Start of Provided information
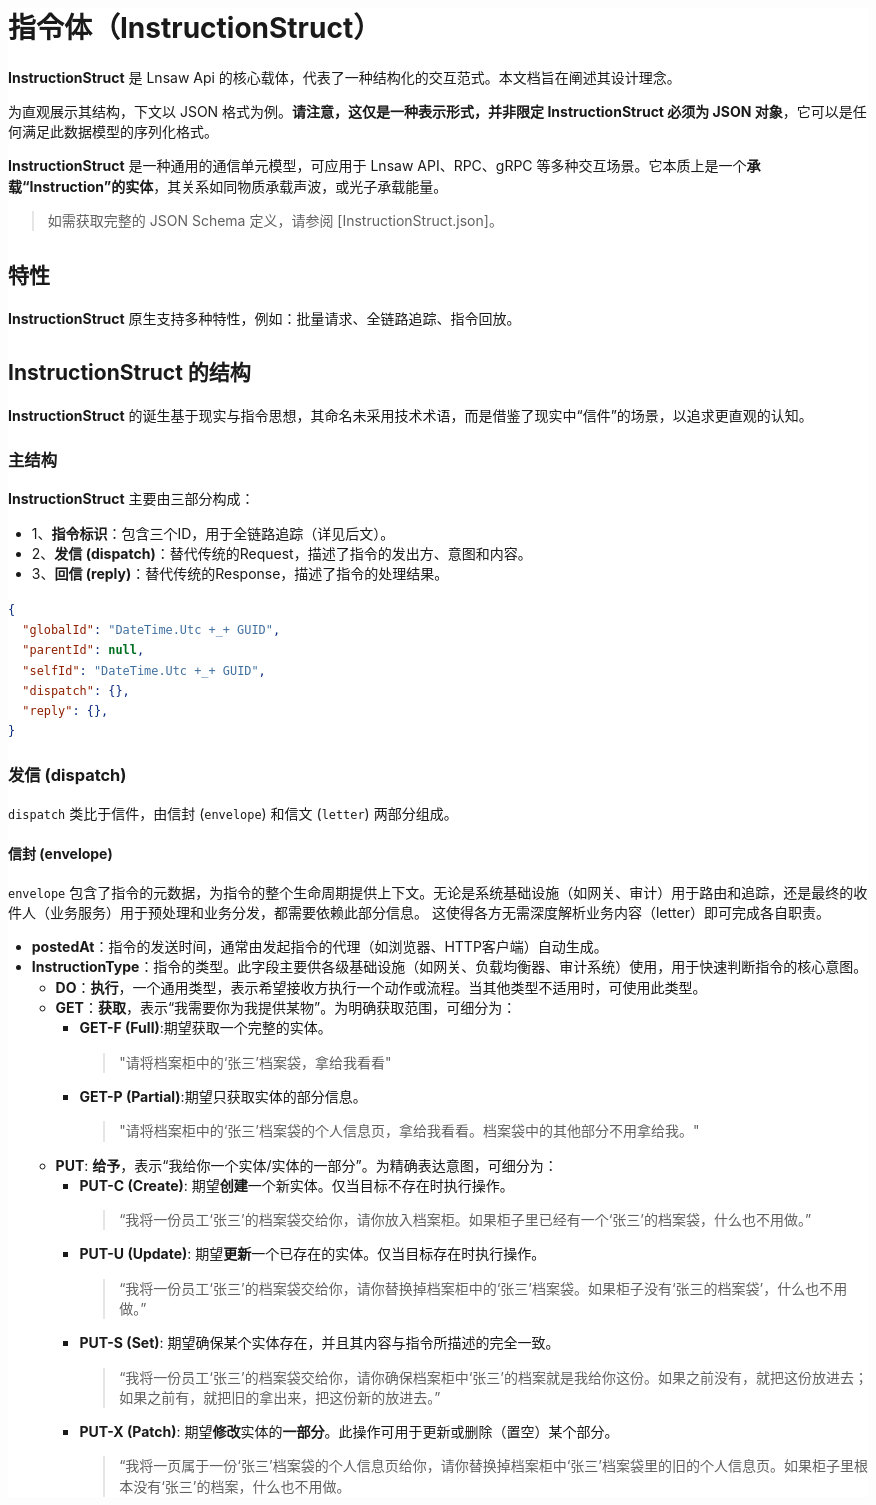# 指令体（InstructionStruct）

**InstructionStruct** 是 Lnsaw Api 的核心载体，代表了一种结构化的交互范式。本文档旨在阐述其设计理念。

为直观展示其结构，下文以 JSON 格式为例。**请注意，这仅是一种表示形式，并非限定 InstructionStruct 必须为 JSON 对象**，它可以是任何满足此数据模型的序列化格式。

**InstructionStruct** 是一种通用的通信单元模型，可应用于 Lnsaw API、RPC、gRPC 等多种交互场景。它本质上是一个**承载“Instruction”的实体**，其关系如同物质承载声波，或光子承载能量。

>如需获取完整的 JSON Schema 定义，请参阅 [InstructionStruct.json]。

## 特性
**InstructionStruct** 原生支持多种特性，例如：批量请求、全链路追踪、指令回放。

## InstructionStruct 的结构

**InstructionStruct** 的诞生基于现实与指令思想，其命名未采用技术术语，而是借鉴了现实中“信件”的场景，以追求更直观的认知。

### 主结构
**InstructionStruct** 主要由三部分构成：
+ 1、**指令标识**：包含三个ID，用于全链路追踪（详见后文）。
+ 2、**发信 (dispatch)**：替代传统的Request，描述了指令的发出方、意图和内容。
+ 3、**回信 (reply)**：替代传统的Response，描述了指令的处理结果。
``` JSON
{
  "globalId": "DateTime.Utc +_+ GUID",
  "parentId": null,
  "selfId": "DateTime.Utc +_+ GUID",
  "dispatch": {},
  "reply": {},
}
```
### 发信 (dispatch)
`dispatch` 类比于信件，由信封 (`envelope`) 和信文 (`letter`) 两部分组成。

#### 信封 (envelope)

`envelope` 包含了指令的元数据，为指令的整个生命周期提供上下文。无论是系统基础设施（如网关、审计）用于路由和追踪，还是最终的收件人（业务服务）用于预处理和业务分发，都需要依赖此部分信息。 这使得各方无需深度解析业务内容（letter）即可完成各自职责。

+ **postedAt**：指令的发送时间，通常由发起指令的代理（如浏览器、HTTP客户端）自动生成。
+ **InstructionType**：指令的类型。此字段主要供各级基础设施（如网关、负载均衡器、审计系统）使用，用于快速判断指令的核心意图。
  + **DO**：**执行**，一个通用类型，表示希望接收方执行一个动作或流程。当其他类型不适用时，可使用此类型。
  + **GET**：**获取**，表示“我需要你为我提供某物”。为明确获取范围，可细分为：
    + **GET-F (Full)**:期望获取一个完整的实体。
      >"请将档案柜中的‘张三’档案袋，拿给我看看"
    + **GET-P (Partial)**:期望只获取实体的部分信息。
      >"请将档案柜中的‘张三’档案袋的个人信息页，拿给我看看。档案袋中的其他部分不用拿给我。"
  + **PUT**: **给予**，表示“我给你一个实体/实体的一部分”。为精确表达意图，可细分为：
    + **PUT-C (Create)**: 期望**创建**一个新实体。仅当目标不存在时执行操作。
      >“我将一份员工‘张三’的档案袋交给你，请你放入档案柜。如果柜子里已经有一个‘张三’的档案袋，什么也不用做。”
    + **PUT-U (Update)**: 期望**更新**一个已存在的实体。仅当目标存在时执行操作。
      >“我将一份员工‘张三’的档案袋交给你，请你替换掉档案柜中的‘张三’档案袋。如果柜子没有‘张三的档案袋’，什么也不用做。”
    + **PUT-S (Set)**: 期望确保某个实体存在，并且其内容与指令所描述的完全一致。
      >“我将一份员工‘张三’的档案袋交给你，请你确保档案柜中‘张三’的档案就是我给你这份。如果之前没有，就把这份放进去；如果之前有，就把旧的拿出来，把这份新的放进去。”
    + **PUT-X (Patch)**: 期望**修改**实体的**一部分**。此操作可用于更新或删除（置空）某个部分。
      >“我将一页属于一份‘张三’档案袋的个人信息页给你，请你替换掉档案柜中‘张三’档案袋里的旧的个人信息页。如果柜子里根本没有‘张三’的档案，什么也不用做。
End of Provided information
Required work: Without changing a word, restate the listing above; the pictures stay out.

Output for this task:
# 指令体（InstructionStruct）

**InstructionStruct** 是 Lnsaw Api 的核心载体，代表了一种结构化的交互范式。本文档旨在阐述其设计理念。

为直观展示其结构，下文以 JSON 格式为例。**请注意，这仅是一种表示形式，并非限定 InstructionStruct 必须为 JSON 对象**，它可以是任何满足此数据模型的序列化格式。

**InstructionStruct** 是一种通用的通信单元模型，可应用于 Lnsaw API、RPC、gRPC 等多种交互场景。它本质上是一个**承载“Instruction”的实体**，其关系如同物质承载声波，或光子承载能量。

>如需获取完整的 JSON Schema 定义，请参阅 [InstructionStruct.json]。

## 特性
**InstructionStruct** 原生支持多种特性，例如：批量请求、全链路追踪、指令回放。

## InstructionStruct 的结构

**InstructionStruct** 的诞生基于现实与指令思想，其命名未采用技术术语，而是借鉴了现实中“信件”的场景，以追求更直观的认知。

### 主结构
**InstructionStruct** 主要由三部分构成：
+ 1、**指令标识**：包含三个ID，用于全链路追踪（详见后文）。
+ 2、**发信 (dispatch)**：替代传统的Request，描述了指令的发出方、意图和内容。
+ 3、**回信 (reply)**：替代传统的Response，描述了指令的处理结果。
``` JSON
{
  "globalId": "DateTime.Utc +_+ GUID",
  "parentId": null,
  "selfId": "DateTime.Utc +_+ GUID",
  "dispatch": {},
  "reply": {},
}
```
### 发信 (dispatch)
`dispatch` 类比于信件，由信封 (`envelope`) 和信文 (`letter`) 两部分组成。

#### 信封 (envelope)

`envelope` 包含了指令的元数据，为指令的整个生命周期提供上下文。无论是系统基础设施（如网关、审计）用于路由和追踪，还是最终的收件人（业务服务）用于预处理和业务分发，都需要依赖此部分信息。 这使得各方无需深度解析业务内容（letter）即可完成各自职责。

+ **postedAt**：指令的发送时间，通常由发起指令的代理（如浏览器、HTTP客户端）自动生成。
+ **InstructionType**：指令的类型。此字段主要供各级基础设施（如网关、负载均衡器、审计系统）使用，用于快速判断指令的核心意图。
  + **DO**：**执行**，一个通用类型，表示希望接收方执行一个动作或流程。当其他类型不适用时，可使用此类型。
  + **GET**：**获取**，表示“我需要你为我提供某物”。为明确获取范围，可细分为：
    + **GET-F (Full)**:期望获取一个完整的实体。
      >"请将档案柜中的‘张三’档案袋，拿给我看看"
    + **GET-P (Partial)**:期望只获取实体的部分信息。
      >"请将档案柜中的‘张三’档案袋的个人信息页，拿给我看看。档案袋中的其他部分不用拿给我。"
  + **PUT**: **给予**，表示“我给你一个实体/实体的一部分”。为精确表达意图，可细分为：
    + **PUT-C (Create)**: 期望**创建**一个新实体。仅当目标不存在时执行操作。
      >“我将一份员工‘张三’的档案袋交给你，请你放入档案柜。如果柜子里已经有一个‘张三’的档案袋，什么也不用做。”
    + **PUT-U (Update)**: 期望**更新**一个已存在的实体。仅当目标存在时执行操作。
      >“我将一份员工‘张三’的档案袋交给你，请你替换掉档案柜中的‘张三’档案袋。如果柜子没有‘张三的档案袋’，什么也不用做。”
    + **PUT-S (Set)**: 期望确保某个实体存在，并且其内容与指令所描述的完全一致。
      >“我将一份员工‘张三’的档案袋交给你，请你确保档案柜中‘张三’的档案就是我给你这份。如果之前没有，就把这份放进去；如果之前有，就把旧的拿出来，把这份新的放进去。”
    + **PUT-X (Patch)**: 期望**修改**实体的**一部分**。此操作可用于更新或删除（置空）某个部分。
      >“我将一页属于一份‘张三’档案袋的个人信息页给你，请你替换掉档案柜中‘张三’档案袋里的旧的个人信息页。如果柜子里根本没有‘张三’的档案，什么也不用做。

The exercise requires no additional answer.